During the course of the discussions I’ve had with my father and brother we realized that there are a quite a few coincidences:
- One of my biological father’s close friends lived on the same street I grew up on. I was seven years old when he moved away.
- My brother and I went to the same Hebrew school (10 years apart) for first and second grade before switching to other schools.
- My brother and I both had our Bar Mitzvahs in Israel.
- My wife and my new sister-in-law are both in the same profession, have the same master’s degree and even have the same Hebrew names.
- A “new” first cousin and her husband are good friends with a friend of mine that I grew up with.
Right now, I use my spare time researching my newly discovered family.

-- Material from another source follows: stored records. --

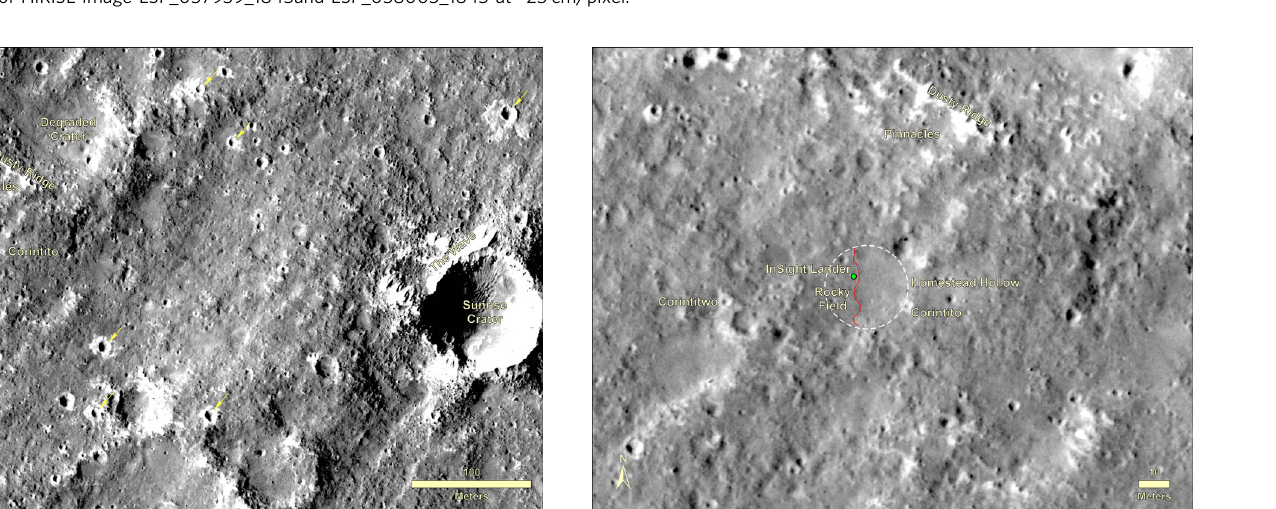
soil is granule- and pebble-rich and otherwise appears similar to the smooth terrain.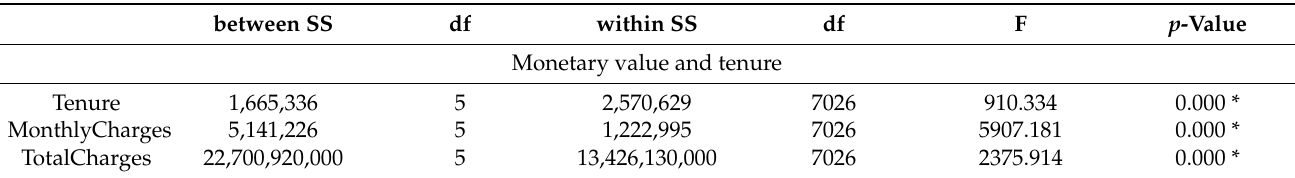
Table 2. ANOVA analysis for numeric variables.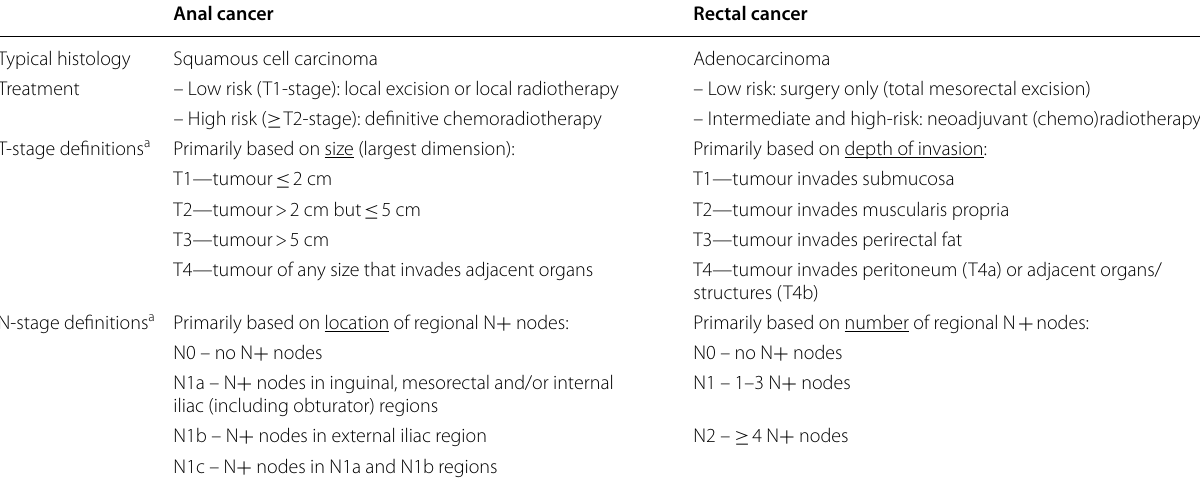
Table 2 Main differences in staging and treatment stratification between anal and rectal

I count myself very fortunate that my biological father also has a presence on JewishGen and has shown me many family records listed on the JRI-Poland indexes — including my great-grandfather’s birth record and one for his sister (my great-great-aunt). It’s amazing what you can find when you have a surname to go on. My next task is to go through the various Romanian indices (where my father’s maternal family was from) to confirm the information I was given.
As a side note – I recently found my biological
mother’s maternal grandparents’ marriage document (from 1905) listed on the JRC-UK
I have also been researching the JewishGen Online
Worldwide Burial Registry to search for gravesites for members of both my
biological parents’ families. Many of them are buried in the same cemeteries as
my adoptive family. Besides supplying exact death dates, the data on the burial
registry has provided birth dates (both exact and approximate) for numerous
relatives and helped me work out birth orders for many family members.
I am also going through the many family pictures my father has sent me. As with my biological mother’s family, my father’s family came to Canada in the early 1900s; they also lived quite close to where I grew up.
On the medical front (which was really the
impetus for the whole search to begin with), I now know the source of the
issues that my kids and I have encountered. That might not seem like much, but
to me it’s very significant. I can finally go to our numerous doctors and say
this is what I or my kids are dealing with or may have to deal with in the
future. It truly is a relief to have that information.
I ended my first article – after finding my
biological mother – saying that: “for now, this chapter is over and I have
closure. I finally know where I came from and have some knowledge of my biological
family. I’m satisfied.” Looking back, I don’t think I really was satisfied but
had to accept the situation for what it was. Now, however, I finally have the
closure I have been searching for. It’s quite a gift, and I plan to make the
most of it.
Hewlett, New York, USA
Research Notes and Hints
The gift of a DNA test kit from his children led Paul Howard directly to his biological father and previously unknown half-brother, both of whom were happy to connect with him.
Paul’s biological father was able to point Paul to information about the family on JewishGen.org and the Jewish Records Indexing-Poland website. Searching the JewishGen Online Worldwide Burial Registry yielded results.